November 11, 2005

Teaching Techniques: concept maps developing critical and investigative skills in presentations

Follow-up to Session Report: Introduction to concept mapping for PhD and staff from Transversality - Robert O'Toole

How do students think they are assessed for their seminar presentations and essays? Do some of them have a simplistic "check-list" attitude to writing? Do they aim to simply ensure that they have all of the facts and topics on the check-list covered? Is this necessarily counter to the development and demonstration of critical investigative skills and discursive argumentative presentation and writing? Can the concept mapping techniques that I discussed in my recent Graduate Skills Programme session help to overcome this problem?

I just overheard a discussion that some undergraduates were having. They were planning a seminar presentation. The discussion seemed to consist of:

  1. guessing what topics the tutor would expect them to cover;
  2. analysing the available information (text books) to identify which of the topics they could cover;
  3. identifying facts for some of the topics that would justify their claims to coverage.

If this were the sole scope of the resulting presentation, they would certainly not justify a claim to honours degree level performance, or even undergraduate certificate performance (see the QQA descriptors for details of what that means).
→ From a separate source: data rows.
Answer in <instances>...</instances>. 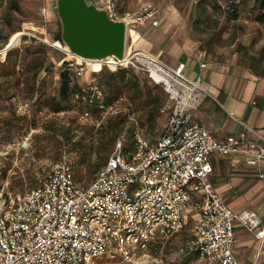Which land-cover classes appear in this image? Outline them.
<instances>
[{
  "label": "built area",
  "instance_id": "1",
  "mask_svg": "<svg viewBox=\"0 0 264 264\" xmlns=\"http://www.w3.org/2000/svg\"><path fill=\"white\" fill-rule=\"evenodd\" d=\"M89 1L110 19L124 22L127 39L132 41L134 33L140 37L144 24L160 26V10L153 3L123 11L118 0ZM209 1L222 2L234 11L246 0ZM17 34L18 41L11 39L1 53L20 48L26 37L55 48L32 31ZM58 51L65 55L63 49ZM65 63L75 70L76 78L85 75L83 63L64 59ZM116 67L147 73L168 94L171 118L163 134L155 138L137 132L127 149L120 138L89 185L78 184L71 163L62 160L38 187L14 195L3 182L0 165V264H94L104 255L119 256L120 261L112 264H147L162 258L165 246L186 232L190 218L194 221L190 238L180 253L213 264H240L234 254L235 228L243 227L262 242L264 228L260 229L256 213L237 214L214 192L211 157L245 154L246 165L260 166L264 142L257 140L264 138L246 125L244 133L225 141L200 124L186 127L188 111L197 109L200 95L208 93L198 84L187 83L181 75L184 65L171 71L151 56L136 54ZM89 95L90 101L103 100L98 87H92ZM89 117L88 112L81 116ZM259 176L264 179V173Z\"/></svg>",
  "mask_w": 264,
  "mask_h": 264
},
{
  "label": "rangeland",
  "instance_id": "2",
  "mask_svg": "<svg viewBox=\"0 0 264 264\" xmlns=\"http://www.w3.org/2000/svg\"><path fill=\"white\" fill-rule=\"evenodd\" d=\"M118 2L123 11H135L146 2L153 3L159 8L164 17V24L162 29L154 32L151 50L170 62L181 54H192L190 51L186 52V43L198 49H207L208 54H212L213 57L218 55L229 59L233 53H229L228 47L233 43L234 32L238 34L240 44L248 45L253 41V45H258L264 40V36L260 37L258 34V30L259 33L260 30L264 31V23L258 20L261 0H246L234 11L209 0H118ZM19 29L32 31L37 36L48 39L54 43L56 49L38 41L42 45L29 44L22 52L13 51L7 64L2 65L0 62V165L3 170V182L10 193L22 195L38 187L53 166L62 160L74 165L77 181L82 184L90 183L114 150V146L108 143L106 130L102 126L109 117L118 112L129 114L122 133L128 141L127 147L131 146L130 140L137 132L148 133L155 138L163 134L171 118V104L169 106V98L161 86L154 88L155 93L162 94V107L160 111L152 110L153 118H147L148 109H139L131 105L129 99L131 94L123 92L120 88L118 89L121 98L109 107L112 110L107 115L93 112V108L84 98L82 99V95H79V98L70 96L69 101L63 104L64 112L56 113L52 106L55 105L54 100L60 101L61 73L66 68L62 62L64 59L73 58V55L58 43L61 25L57 16L56 0H0V47L5 43L8 34ZM153 31L147 24L142 27L141 33L143 37L145 36V40L141 38V41H144L142 48L146 44V39L152 37ZM16 35L19 38V34L16 33L10 40ZM133 38L134 43L131 37L127 39V50H130L127 59L132 58V50L139 46L137 40L140 37L134 33ZM25 39L29 38H23L22 45ZM214 43L217 49L211 50ZM218 48L221 50L218 51ZM57 49H63L66 56ZM2 50L0 49V59L4 60L6 55L1 53ZM140 54L149 56L146 50H140ZM78 62L83 63L85 75L76 78L75 70H71V87L82 92L84 90L86 93H90L92 87H98L103 94L107 93L113 82L110 75L117 72L119 67L91 66L89 63ZM137 72L140 73L142 84H148L146 86L149 87L156 85L145 72ZM117 82L114 83L116 86ZM85 112L90 114L88 119L81 118ZM192 122L191 118L190 123ZM52 127L54 131L59 129L58 135L53 133ZM71 127L75 128L76 132L74 141L83 136L82 128L94 129L93 142L96 148L88 157V164H80V154L65 144V131ZM101 143H105L106 149H102ZM189 221L186 234L181 235L185 239L178 238L162 258L157 257L154 262L150 260L147 264H213L178 251L190 238L189 230L194 221L191 218ZM119 261V256L112 259L104 255L95 258L94 264H112Z\"/></svg>",
  "mask_w": 264,
  "mask_h": 264
},
{
  "label": "crops",
  "instance_id": "3",
  "mask_svg": "<svg viewBox=\"0 0 264 264\" xmlns=\"http://www.w3.org/2000/svg\"><path fill=\"white\" fill-rule=\"evenodd\" d=\"M214 2L224 7L222 2ZM259 12L258 20L264 23L263 10L261 9ZM158 20L160 21L158 28L146 23L154 31L152 37L146 39L144 48L141 47L144 45L141 38L144 39L145 36L143 37L140 30V38L137 40L139 46L136 44L137 47L132 50L131 56L140 54V50H146L149 56L161 62L171 71H177L180 65H184L181 75L187 83L198 84L207 91L208 95H200L202 101L200 106L188 111V122L185 126L200 124L219 141H225L228 136H239L244 133L246 125L264 138V40L258 45H253V41H250L248 45L240 44L238 34L234 32L232 34L233 43L228 47L229 53H233L230 54L229 59L218 55L213 57L212 54H208L207 49H198V47L186 43V52L190 51L192 54H181L176 60L170 62L164 60L161 54L153 53L151 50L154 32L162 29L164 24V17L161 13ZM260 31L259 33L258 30L259 36H264V31ZM21 32L19 29L8 34L6 43L9 42L12 35ZM29 44L42 45L35 40L25 39L20 48L16 47L9 51L22 52ZM215 45L216 43L210 49L216 50ZM219 50L221 48H218ZM7 53L4 60L0 59V62L6 60ZM203 65L206 67L202 68ZM170 104L172 106L169 100V106ZM191 118L193 119L192 123H190ZM248 137L254 138L252 134H248ZM257 142L263 143L264 141L257 140ZM245 159V154L227 157L213 155L211 161L214 173L211 176V183L214 192L222 197L233 212L237 214L256 213L260 221V229H263L264 179L260 178L259 173H264V161L260 163V166H249L245 164ZM235 236L234 254L240 264H264V241L262 242L254 233L241 226L235 228Z\"/></svg>",
  "mask_w": 264,
  "mask_h": 264
},
{
  "label": "trees",
  "instance_id": "4",
  "mask_svg": "<svg viewBox=\"0 0 264 264\" xmlns=\"http://www.w3.org/2000/svg\"><path fill=\"white\" fill-rule=\"evenodd\" d=\"M261 9L263 10L264 13V0H261ZM264 18V14L262 15ZM7 41H5V43L2 45V47H0V49H3L6 44ZM12 51H9L7 53V58L4 62H1L2 65L7 64V60L10 57ZM9 61V60H8ZM66 65L65 70L61 73V89H60V101H55V105H53V109L55 108V112L56 113H63V104L67 103L69 101L70 96H75L76 98H79V95H82V99L84 98L86 100V103L93 108V112L95 113H103L105 114L106 110L112 106L113 104H115L116 102L119 101V99L121 98V93L119 91L118 88L122 89L123 92H128L131 95H129V99L131 102V105H134L135 108H139V109H148L147 112V118H153V109H156L159 111L161 110L162 107V99L161 96L162 94H157L154 91V88L159 87L160 85L158 83H155L156 85L149 87L146 86L148 84H142L141 82V76L138 74V72L136 70H134L133 68H127V69H121L119 68L117 70V72H113L110 75V78L113 80V82L110 84V87L107 91V93L105 92L103 94V100H97L94 99L93 101H90V93H86L84 90L83 92L81 90H78L76 88L71 87L72 86V77H71V69H68L67 64H63ZM145 74V73H143ZM148 77V74H145ZM149 78V77H148ZM115 81L117 82V86L114 84ZM103 92V91H102ZM122 92V93H123ZM163 92V91H162ZM53 101V102H54ZM101 106L103 108H101ZM102 114V116H103ZM129 118V114L124 113V112H118L116 115L111 116L108 118L107 122L105 125L102 126V128H104L106 130L107 133V141L109 144H112L115 148L116 143L118 142V140L120 138H122V133L124 130V127L126 125V122ZM53 128V133L55 135H58L59 133V129L54 131V127ZM81 132H83V136L78 140V141H74L75 137H76V132H75V128L71 127L69 128L67 131H65L66 133V137H65V144H68L71 146L72 151L74 150L75 152L79 153L81 156V161L80 164H88V157L94 152L95 150V145H94V129L93 128H89L86 129L82 128ZM64 134V133H63ZM62 134V135H63ZM133 138L129 141L130 145L133 142ZM89 139V141L87 140ZM124 139V145L125 148L127 149V140L123 137ZM92 141V142H90ZM103 142V141H101ZM101 147L102 149H106L105 143H101ZM107 162V161H106ZM105 162V164H106ZM104 164V165H105ZM72 165V164H71ZM103 165V166H104ZM74 165H72L73 167ZM87 166V165H86ZM102 166V167H103ZM101 167V168H102ZM100 168V169H101ZM99 169V171H100ZM73 171H74V167H73ZM98 171V172H99ZM97 172V173H98ZM96 173V174H97ZM96 176V175H95ZM75 177V175H74ZM95 179V177L93 178V180ZM76 180V178H75ZM93 180L90 183H81L79 181L76 180V182L78 184L81 185H89L93 182ZM186 233L183 234V236ZM178 238H182L183 240L185 239L184 237H177L175 239H173L172 241H170L166 246H165V250L164 253H167L169 248L171 247V244L176 241ZM179 251V250H178ZM191 257H195L198 258L199 257L197 255H189Z\"/></svg>",
  "mask_w": 264,
  "mask_h": 264
},
{
  "label": "water",
  "instance_id": "5",
  "mask_svg": "<svg viewBox=\"0 0 264 264\" xmlns=\"http://www.w3.org/2000/svg\"><path fill=\"white\" fill-rule=\"evenodd\" d=\"M61 25L60 43L84 61H123L127 49V28L122 21L89 0H56Z\"/></svg>",
  "mask_w": 264,
  "mask_h": 264
},
{
  "label": "bare ground",
  "instance_id": "6",
  "mask_svg": "<svg viewBox=\"0 0 264 264\" xmlns=\"http://www.w3.org/2000/svg\"><path fill=\"white\" fill-rule=\"evenodd\" d=\"M17 39H18V35L15 36L14 41L17 40ZM71 59H75L77 61L84 62V63H89L91 66H102V65H106V66H109V67H112V68H115L117 65H125V64L129 63V61L131 60V59H127L125 57V60L124 61L117 62L114 59L110 58L107 61H105V63H101V62H93V61H84L83 59L78 58V57H75V56H73V58H71Z\"/></svg>",
  "mask_w": 264,
  "mask_h": 264
}]
</instances>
But I guess (hope) that this actually represents just the first stage of the process, in which the students assure themselves of some self-confidence in the subject domain by getting a sense that they have at least a minimal degree of coverage. However, I have observed many undergraduate seminars in which the students have come prepared only with a check-list of facts, and the tutor has subsequently had to drag investigative and critical thought out of them.

Note that my argument is not that this kind of activity is wrong for undergraduates, but rather that it only represents a small aspect of what they should be doing. And more significantly, it is the aspect of the process that they focus upon. My guess is that this is the case because it gives them confidence in preparation for the presentation. A check-list of topics and facts is simply more tangible and less subject to challenge than "a critical and investigative processes".

This is where I think technology can make a significant contribution. If we could identify ways of making the critical and investigative process more concrete, more controlled for the student in the presentation, then we might be able to give them more confidence. Of course they may still lack confidence in the arguments that they produce, but we should expect that a more concrete representation of the arguments (in relation to the underlying knowledge base) has the benefit of making it easy to rehearse the investigative and critical discourse.

And that is exactly what is offered by some of the concept mapping techniques that I described.

A concept map is a simple and efficient way of recording facts and ideas. Each node in a map refers to a fact or idea, which may be documented elsewhere (to which the node can be linked), or which may exist in the memory of the map author[s]. Nodes are linked and arranged in some kind of order. This order may represent an assumed order of things in the world, or it may represent the order in which they can be investigated and understood (philosophically these amount to the same thing). Thus in creating and using a concept map, critical and investigative issues are automatically raised. Of course it is still possible to naively build a map as a simple check-list. However, in transferring from the map (non-sequential) to a presentation (sequential to a great extent), questions are raised:

  • where do I start?
  • does the audience need a high level overview?
  • does the audience need to connect with their own detailed and specific perspective?
  • what path do I follow?
  • which nodes are most important?
  • what are the possible links?
  • where are the gaps?
  • what detail is required?
  • at what points should I consider making the path contingent?
  • how will I modify the map as it is used?

The available technologies, such as the FreeMind and MindManager applications, have features that support and indeed encourage this behaviour. There are also well developed presentation and writing techniques that take advantage of these features to create presentations that are both investigative/critical and to a great extent predictable and confident.

I'm going to investigate this further, and am looking for opportunities to use these techniques with students.